Text under study »
Reputation: 175
I have a page with some html rendered into it. I want to get the rendered page as text, but somehow also include the newlines. In addition, if relevant, I'm looking for an extended solution that will also support lists (using spaces and •), tables (using spaces, but with no borders) and similar cases.
I'm looking for Javascript solution, either on client or server side.
Please mind: not every element in the page equals to new line (e.g: some divs can be inline and some can create new lines).
For exapmle, this snippet below will be the html, and the output will be the text itself as you can see below (after running).
#inline{
display:flex;
flex-direction:row;
}
#inline div{
margin-right:5px;
}
#notInline{
display:flex;
flex-direction:column;
}
<div>
<div id='inline'><div>some</div><div>divs</div><div>inline</div></div>
<div id='notInline'><div>some</div><div>divs</div><div>on top of each other</div>
Upvotes: 0
Views: 222
Reputation: 14165
You can try this. First inline text second "on top of each other" text:
var inlineOutput = '';
document.querySelector('#inline').childNodes.forEach(e=>{inlineOutput += e.textContent + ' '}) + "\n";
console.log(inlineOutput);
var noInLineOutput = '';
document.querySelector('#notInline').childNodes.forEach(e=>{noInLineOutput += e.textContent + " \n"});
console.log(noInLineOutput);
Upvotes: 1
Reputation: 485
There's a js scraper called Cheerio that could extract all the text out for you, I've never used it though. It gives you access to the DOM and you can gather parts of whichever page you need. here's a tutorial that uses it with node.
Not sure if this is what you're looking for, if they're your own pages you can probably make a function that calls everything in the dom and delimits at the open close carats and grabs in the text inbetween, and maybe make a switch if it sees the notInLine class
Upvotes: 0

Task objective »
Transcribe the part of the forum thread on extracting page text between "Reputation: 175" and "below (after running).", inclusive. Work only from the forum thread on extracting page text.

Study material »
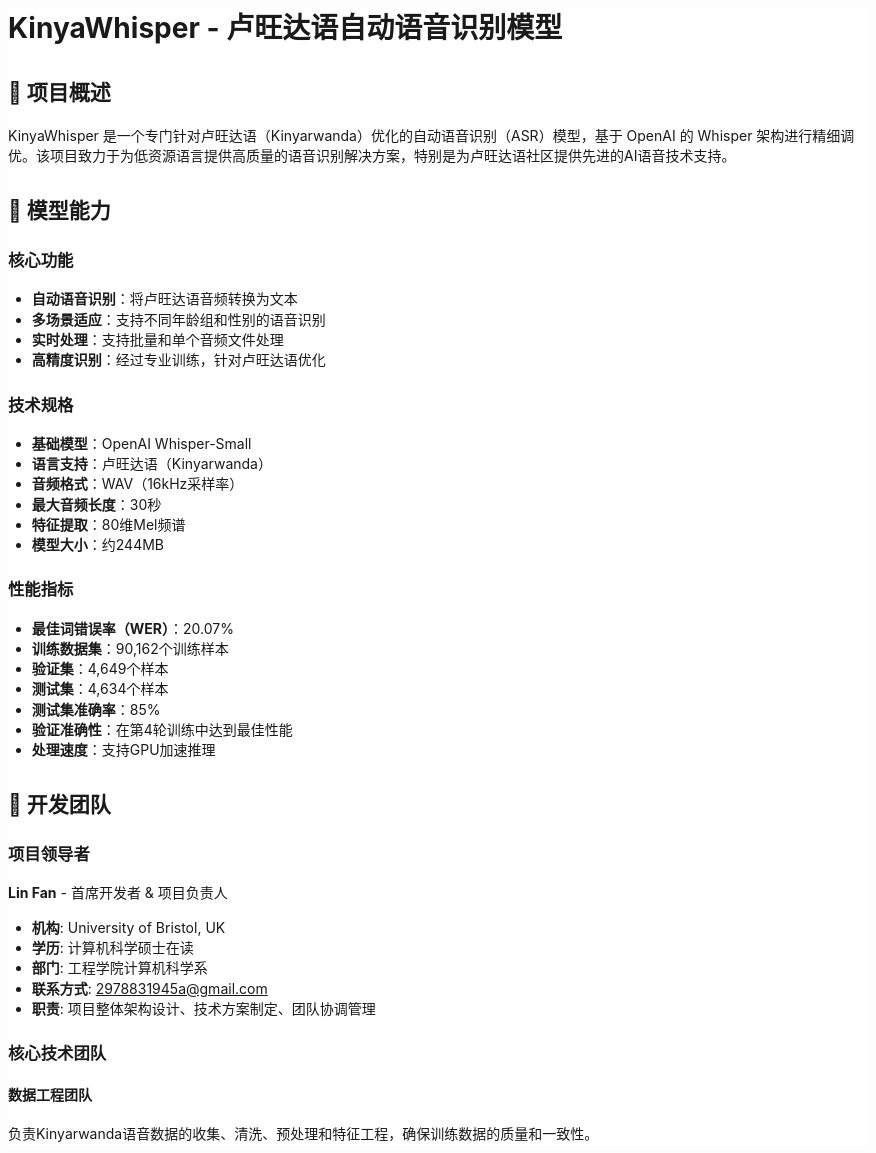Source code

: # KinyaWhisper - 卢旺达语自动语音识别模型

## 🌟 项目概述

KinyaWhisper 是一个专门针对卢旺达语（Kinyarwanda）优化的自动语音识别（ASR）模型，基于 OpenAI 的 Whisper 架构进行精细调优。该项目致力于为低资源语言提供高质量的语音识别解决方案，特别是为卢旺达语社区提供先进的AI语音技术支持。

## 🎯 模型能力

### 核心功能
- **自动语音识别**：将卢旺达语音频转换为文本
- **多场景适应**：支持不同年龄组和性别的语音识别
- **实时处理**：支持批量和单个音频文件处理
- **高精度识别**：经过专业训练，针对卢旺达语优化

### 技术规格
- **基础模型**：OpenAI Whisper-Small
- **语言支持**：卢旺达语（Kinyarwanda）
- **音频格式**：WAV（16kHz采样率）
- **最大音频长度**：30秒
- **特征提取**：80维Mel频谱
- **模型大小**：约244MB

### 性能指标
- **最佳词错误率（WER）**：20.07%
- **训练数据集**：90,162个训练样本
- **验证集**：4,649个样本
- **测试集**：4,634个样本
- **测试集准确率**：85%
- **验证准确性**：在第4轮训练中达到最佳性能
- **处理速度**：支持GPU加速推理

## 👥 开发团队

### 项目领导者

**Lin Fan** - 首席开发者 & 项目负责人
- **机构**: University of Bristol, UK
- **学历**: 计算机科学硕士在读
- **部门**: 工程学院计算机科学系
- **联系方式**: 2978831945a@gmail.com
- **职责**: 项目整体架构设计、技术方案制定、团队协调管理

### 核心技术团队

#### 数据工程团队
负责Kinyarwanda语音数据的收集、清洗、预处理和特征工程，确保训练数据的质量和一致性。
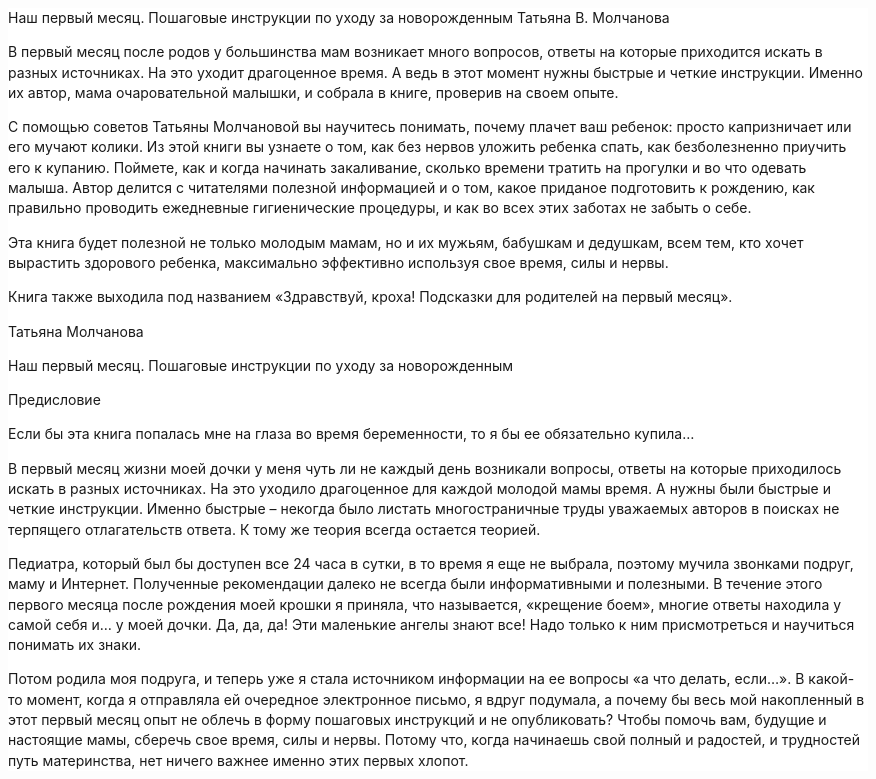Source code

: Наш первый месяц. Пошаговые инструкции по уходу за новорожденным Татьяна
В. Молчанова

В первый месяц после родов у большинства мам возникает много вопросов,
ответы на которые приходится искать в разных источниках. На это уходит
драгоценное время. А ведь в этот момент нужны быстрые и четкие
инструкции. Именно их автор, мама очаровательной малышки, и собрала в
книге, проверив на своем опыте.

С помощью советов Татьяны Молчановой вы научитесь понимать, почему
плачет ваш ребенок: просто капризничает или его мучают колики. Из этой
книги вы узнаете о том, как без нервов уложить ребенка спать, как
безболезненно приучить его к купанию. Поймете, как и когда начинать
закаливание, сколько времени тратить на прогулки и во что одевать
малыша. Автор делится с читателями полезной информацией и о том, какое
приданое подготовить к рождению, как правильно проводить ежедневные
гигиенические процедуры, и как во всех этих заботах не забыть о себе.

Эта книга будет полезной не только молодым мамам, но и их мужьям,
бабушкам и дедушкам, всем тем, кто хочет вырастить здорового ребенка,
максимально эффективно используя свое время, силы и нервы.

Книга также выходила под названием «Здравствуй, кроха! Подсказки для
родителей на первый месяц».

Татьяна Молчанова

Наш первый месяц. Пошаговые инструкции по уходу за новорожденным

Предисловие

Если бы эта книга попалась мне на глаза во время беременности, то я бы
ее обязательно купила…

В первый месяц жизни моей дочки у меня чуть ли не каждый день возникали
вопросы, ответы на которые приходилось искать в разных источниках. На
это уходило драгоценное для каждой молодой мамы время. А нужны были
быстрые и четкие инструкции. Именно быстрые – некогда было листать
многостраничные труды уважаемых авторов в поисках не терпящего
отлагательств ответа. К тому же теория всегда остается теорией.

Педиатра, который был бы доступен все 24 часа в сутки, в то время я еще
не выбрала, поэтому мучила звонками подруг, маму и Интернет. Полученные
рекомендации далеко не всегда были информативными и полезными. В течение
этого первого месяца после рождения моей крошки я приняла, что
называется, «крещение боем», многие ответы находила у самой себя и… у
моей дочки. Да, да, да! Эти маленькие ангелы знают все! Надо только к
ним присмотреться и научиться понимать их знаки.

Потом родила моя подруга, и теперь уже я стала источником информации на
ее вопросы «а что делать, если…». В какой-то момент, когда я отправляла
ей очередное электронное письмо, я вдруг подумала, а почему бы весь мой
накопленный в этот первый месяц опыт не облечь в форму пошаговых
инструкций и не опубликовать? Чтобы помочь вам, будущие и настоящие
мамы, сберечь свое время, силы и нервы. Потому что, когда начинаешь свой
полный и радостей, и трудностей путь материнства, нет ничего важнее
именно этих первых хлопот.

Exercise response »
Reputation: 175
I have a page with some html rendered into it. I want to get the rendered page as text, but somehow also include the newlines. In addition, if relevant, I'm looking for an extended solution that will also support lists (using spaces and •), tables (using spaces, but with no borders) and similar cases.
I'm looking for Javascript solution, either on client or server side.
Please mind: not every element in the page equals to new line (e.g: some divs can be inline and some can create new lines).
For exapmle, this snippet below will be the html, and the output will be the text itself as you can see below (after running).